*The input:*
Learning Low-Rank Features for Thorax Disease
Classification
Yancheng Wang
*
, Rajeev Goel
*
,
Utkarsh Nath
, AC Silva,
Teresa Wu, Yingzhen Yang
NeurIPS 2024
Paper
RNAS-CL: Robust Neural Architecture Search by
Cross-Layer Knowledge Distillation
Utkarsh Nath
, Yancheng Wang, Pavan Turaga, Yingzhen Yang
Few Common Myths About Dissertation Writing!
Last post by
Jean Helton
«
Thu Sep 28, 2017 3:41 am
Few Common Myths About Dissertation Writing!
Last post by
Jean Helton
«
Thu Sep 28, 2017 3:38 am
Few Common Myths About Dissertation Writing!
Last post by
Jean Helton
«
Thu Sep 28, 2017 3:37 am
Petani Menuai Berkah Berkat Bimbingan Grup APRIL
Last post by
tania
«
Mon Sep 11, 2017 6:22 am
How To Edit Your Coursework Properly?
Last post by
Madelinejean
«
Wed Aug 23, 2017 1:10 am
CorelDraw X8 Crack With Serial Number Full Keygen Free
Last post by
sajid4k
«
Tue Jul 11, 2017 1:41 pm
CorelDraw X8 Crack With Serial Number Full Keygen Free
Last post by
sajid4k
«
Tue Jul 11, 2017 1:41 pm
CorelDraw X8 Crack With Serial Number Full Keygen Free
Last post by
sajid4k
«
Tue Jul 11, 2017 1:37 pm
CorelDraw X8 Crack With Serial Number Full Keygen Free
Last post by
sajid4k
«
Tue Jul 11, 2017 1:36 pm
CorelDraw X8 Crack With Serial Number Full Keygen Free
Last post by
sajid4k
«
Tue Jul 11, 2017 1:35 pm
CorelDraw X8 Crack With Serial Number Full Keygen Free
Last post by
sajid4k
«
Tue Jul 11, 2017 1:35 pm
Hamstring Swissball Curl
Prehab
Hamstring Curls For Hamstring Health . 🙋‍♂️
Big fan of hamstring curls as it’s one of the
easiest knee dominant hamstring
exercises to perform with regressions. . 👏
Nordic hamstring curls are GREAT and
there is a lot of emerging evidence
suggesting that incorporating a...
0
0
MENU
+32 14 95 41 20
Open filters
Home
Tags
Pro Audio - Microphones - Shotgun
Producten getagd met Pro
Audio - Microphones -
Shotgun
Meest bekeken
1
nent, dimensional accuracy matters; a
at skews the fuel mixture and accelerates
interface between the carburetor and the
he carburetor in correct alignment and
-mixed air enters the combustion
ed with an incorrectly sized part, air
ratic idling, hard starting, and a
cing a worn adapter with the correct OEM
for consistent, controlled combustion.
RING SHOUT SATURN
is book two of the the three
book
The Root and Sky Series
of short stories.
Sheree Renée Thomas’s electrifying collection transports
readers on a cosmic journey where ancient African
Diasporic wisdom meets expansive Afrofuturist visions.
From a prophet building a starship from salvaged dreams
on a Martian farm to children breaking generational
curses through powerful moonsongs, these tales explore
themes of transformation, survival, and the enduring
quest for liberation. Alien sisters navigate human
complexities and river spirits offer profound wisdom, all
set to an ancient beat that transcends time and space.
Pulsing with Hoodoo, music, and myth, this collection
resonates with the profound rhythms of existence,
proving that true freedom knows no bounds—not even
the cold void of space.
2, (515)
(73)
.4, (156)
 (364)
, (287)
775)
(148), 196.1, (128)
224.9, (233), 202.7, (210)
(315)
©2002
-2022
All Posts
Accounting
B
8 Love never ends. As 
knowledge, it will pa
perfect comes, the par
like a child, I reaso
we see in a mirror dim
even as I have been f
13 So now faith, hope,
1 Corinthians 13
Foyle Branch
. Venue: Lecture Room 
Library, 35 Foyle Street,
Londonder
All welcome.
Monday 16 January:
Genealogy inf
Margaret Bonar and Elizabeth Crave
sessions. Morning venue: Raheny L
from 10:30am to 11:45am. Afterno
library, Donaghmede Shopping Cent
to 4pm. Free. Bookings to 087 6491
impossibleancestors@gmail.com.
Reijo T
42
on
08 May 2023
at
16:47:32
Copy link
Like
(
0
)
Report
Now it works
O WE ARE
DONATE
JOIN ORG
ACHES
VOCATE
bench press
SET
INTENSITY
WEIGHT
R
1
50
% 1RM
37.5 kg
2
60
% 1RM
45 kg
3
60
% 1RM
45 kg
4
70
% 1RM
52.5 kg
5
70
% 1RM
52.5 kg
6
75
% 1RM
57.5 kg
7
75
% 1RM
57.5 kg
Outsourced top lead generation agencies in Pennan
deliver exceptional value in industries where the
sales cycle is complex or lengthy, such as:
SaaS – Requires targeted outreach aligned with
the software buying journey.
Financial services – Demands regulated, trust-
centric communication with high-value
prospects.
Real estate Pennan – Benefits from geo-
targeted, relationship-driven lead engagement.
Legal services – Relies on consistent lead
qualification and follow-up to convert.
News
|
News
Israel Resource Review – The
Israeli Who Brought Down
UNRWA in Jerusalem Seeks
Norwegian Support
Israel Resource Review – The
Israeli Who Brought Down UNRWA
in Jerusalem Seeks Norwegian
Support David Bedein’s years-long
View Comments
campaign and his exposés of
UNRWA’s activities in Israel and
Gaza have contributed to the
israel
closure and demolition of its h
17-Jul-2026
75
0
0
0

*Exercise aim:*
Please go over the data above and copy each line with "wisdom" in it.

*Exercise response:*
Diasporic wisdom meets expansive Afrofuturist visions.
complexities and river spirits offer profound wisdom, all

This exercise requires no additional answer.